4.4. Synthèse

Dans cette section, j’ai proposé une contrainte nommé Acc(mode) qui se base sur la difficulté articulatoire à produire un mot deux consonnes possédants deux modes d’articulation disctincts. Cette contrainte est similaire à celle proposée pour les lieux d’articulation (*SeqLing) dans la mesure où une suite d’articulations différentes est plus difficile à produire par l’enfant qu’une suite d’articulations identiques. Cette contrainte Acc(mode) a permis de rendre compte, en interaction avec la hiérarchie des contraintes déjà établie pour Marilyn, de l’harmonie progressive du trait [cont] dans les mots de type CVC dont la séquence est [Occ…Fric]. Cette contrainte, couplée, entre autres, à la contrainte IdentTête(cont,Pd) a également permis de rendre compte de l’harmonie regressive du trait [cont] dans les mots du type CVC dont la séquence est [Fric…Occ] et dont l’occlusive est soit labiale soit dorsale. Ceci est dû à la dominance des contraintes de préservation Max(Lab) et Max(Dor) dans la grammaire de Marilyn. Pour le cas où l’occlusive de cette séquence est une coronale, le fait que la contrainte Max(Cor) soit dominée par toutes les autres contraintes a permis de rendre compte de l’harmonie progressive de [+cont] observées dans les données.
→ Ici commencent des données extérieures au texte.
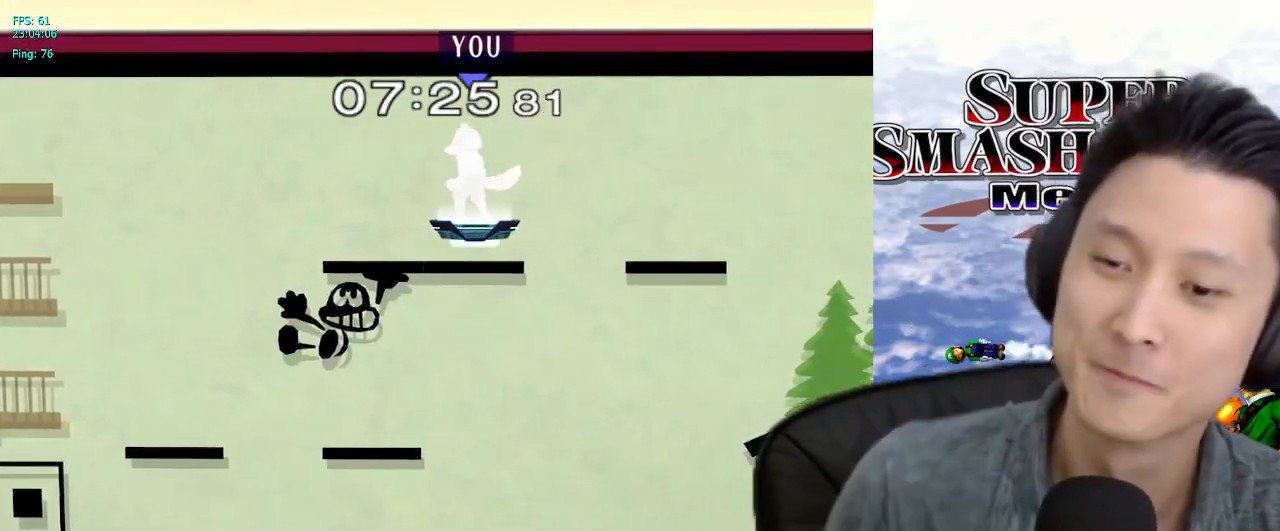
{"buttons": [], "left_stick": "center", "right_stick": "center", "events": []}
Enfin, j’ai montré que l’élision des obstruantes en finale de mot de type CVC quand la consonne qui précède est une nasale est une conséquence de l’intéraction, entre autres, entre Acc(mode) et le fait qu’aucune nasale n’est produite en finale de mot par Marilyn formalisée par la contraintre *Cplx(rime). On peut considérer ici qu’il s’agit d’une stratégie d’harmonie nasale avortée à cause de la non disponibilité d’une structure syllabique dans la forme de surface. Pour terminer, je suis revenu sur le problème que posaient les données des mots de type CVCV dont les deux consonnes possèdent des modes d’articulation différents et qui sont tronqués de leur première syllabe dans les productions de Marilyn. Sans apporter de réponse définitive à ce problème, je l’ai comparé aux observations faites à propos du comportement des consonnes /f/, /v/ et /ʁ/ dans les productions de Marilyn. J’ai proposé que ces éléments n’étaient pas présents dans l’input fourni au générateur par Marilyn du fait de l’impossibilité qu’a Marilyn à produire de tels éléments, cette impossibilité étant basée sur une maîtrise articulatoire encore insuffisante.

Dans la prochaine section, je discuterai d’autres facteurs externes qui peuvent influencer l’ordre d’acquisition des consonnes par Marilyn. Je montrerai que la fréquence des consonnes dans la langue adulte et la fréquence des consonnes tentées par Marilyn n’ont pas d’influence directe sur son ordre d’acquisition des consonnes, du moins pour les occlusives en tête d’attaque de syllabe accentuée. Comme nous le verrons, seuls des facteurs articulatoires permettent en fait de rendre compte de cet ordre d’acquisition, une conclusion compatible avec l’approche analytique générale adoptée dans cette thèse.